It is bad to create a small population of creatures with humane values (that has positive welfare) and a large population of animals that are in pain. For instance, it is bad to create a population of animals with −75 total welfare, even if doing so allows you to create a population of humans with 50 total welfare.
Why do you believe this? I don’t. Due to wild animal suffering, this proposition implies that it would have been better if no life had appeared on Earth, assuming average human/animal welfare and the human/animal ratio don’t dramatically change in the future.

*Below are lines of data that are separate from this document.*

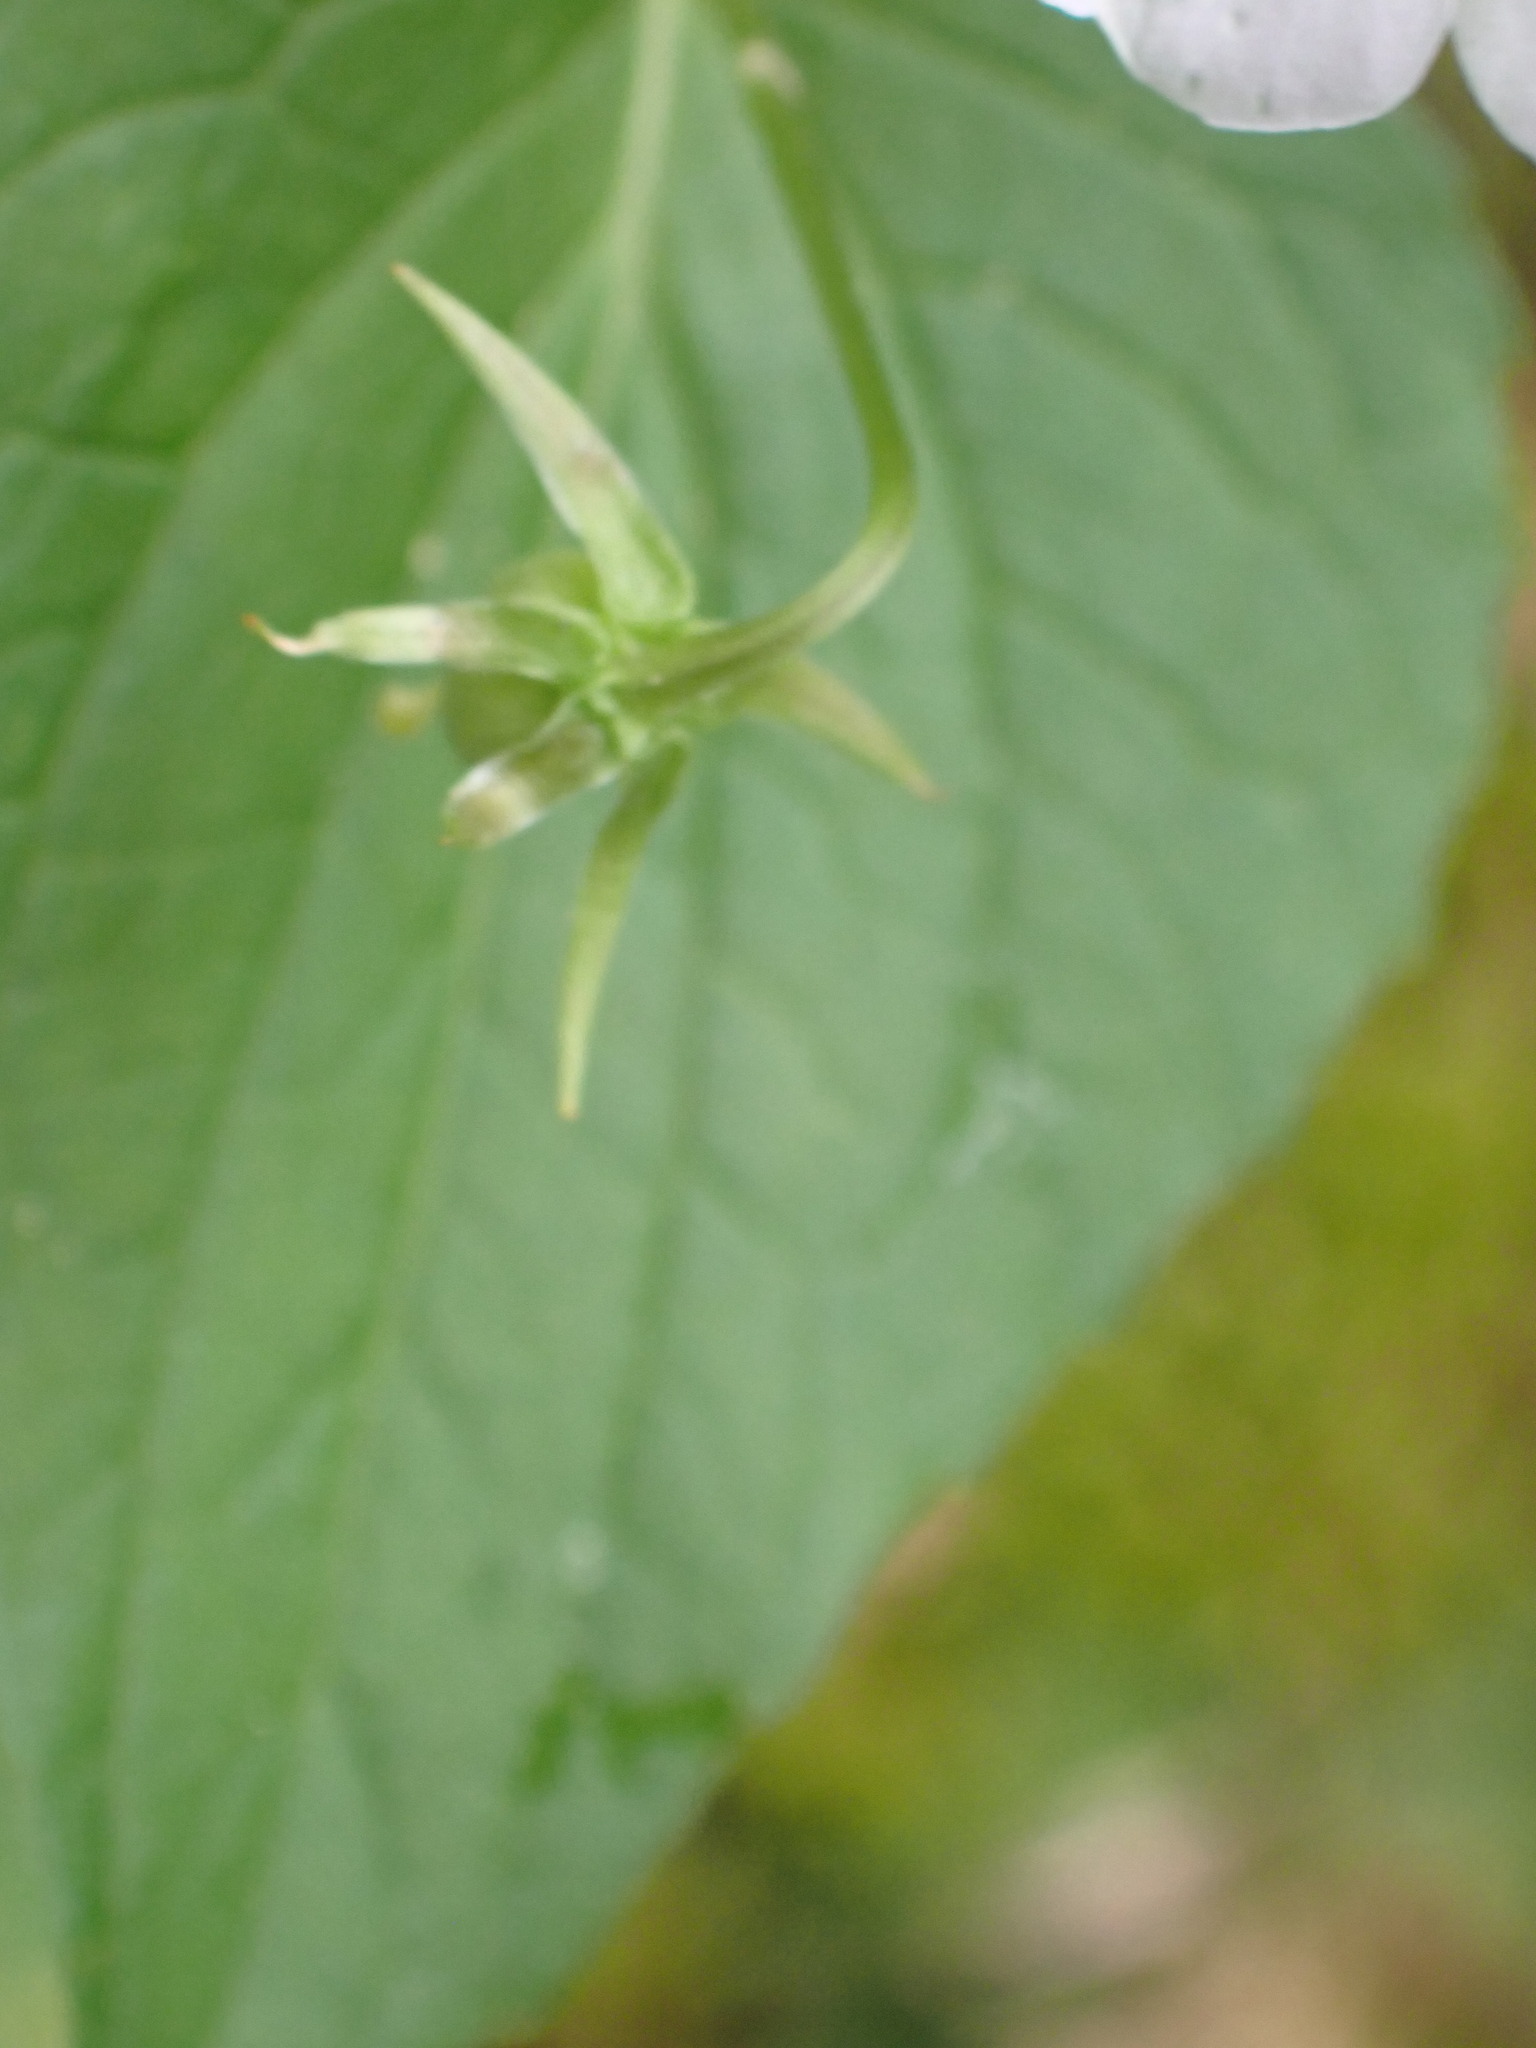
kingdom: Plantae
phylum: Tracheophyta
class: Magnoliopsida
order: Malpighiales
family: Violaceae
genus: Viola
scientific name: Viola canadensis
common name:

Arrow’s Theorem doesn’t say anything about strategic voting. The only reasonable non-strategic voting system I know of is random ballot (pick a random voter; they decide who wins). I’m currently trying to figure out a voting system that is based on finding the Nash equilibrium (which may be mixed) of approval voting, and this system might also be strategy-free.

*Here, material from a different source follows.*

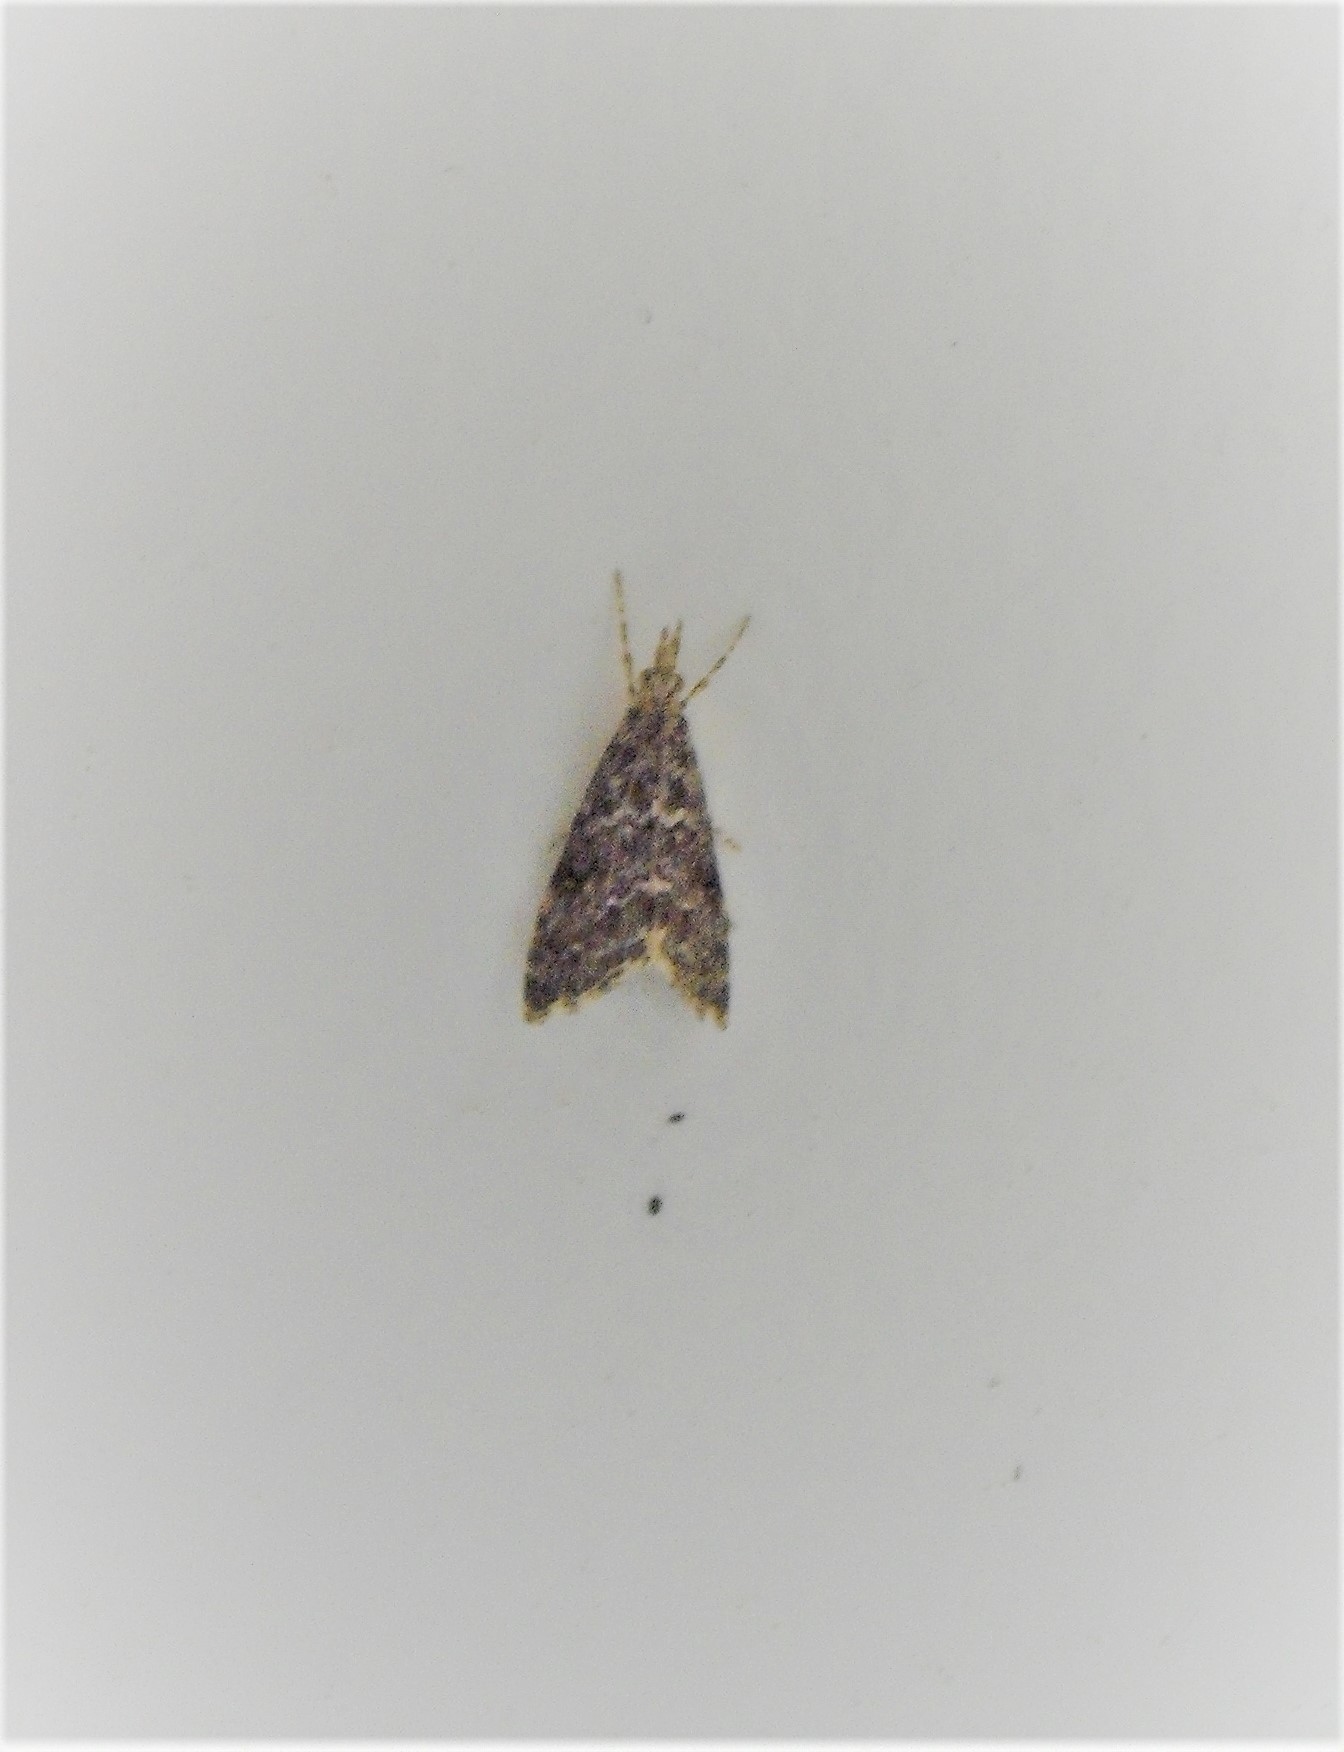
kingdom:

When I said linear combination of utility functions, I meant that you fix the scaling factors initially and don’t change them. You could make all of them 1, for example. Your voting system (described in the last paragraph) is a combination of range voting and IRV. If everyone range votes so that their favorite gets 1 and everyone else gets −1, then it’s identical to IRV, and shares the same problems such as non-monotonicity. I suspect that you will also get non-monotonicity when votes aren’t “favorite gets 1 and everyone else gets −1”.
EDIT: I should clarify: it’s not 1 for your favorite and −1 for everyone else. It’s 1 for your favorite and close to −1 for everyone else, such that when your favorite is eliminated, it’s 1 for your next favorite and close to −1 for everyone else after rescaling.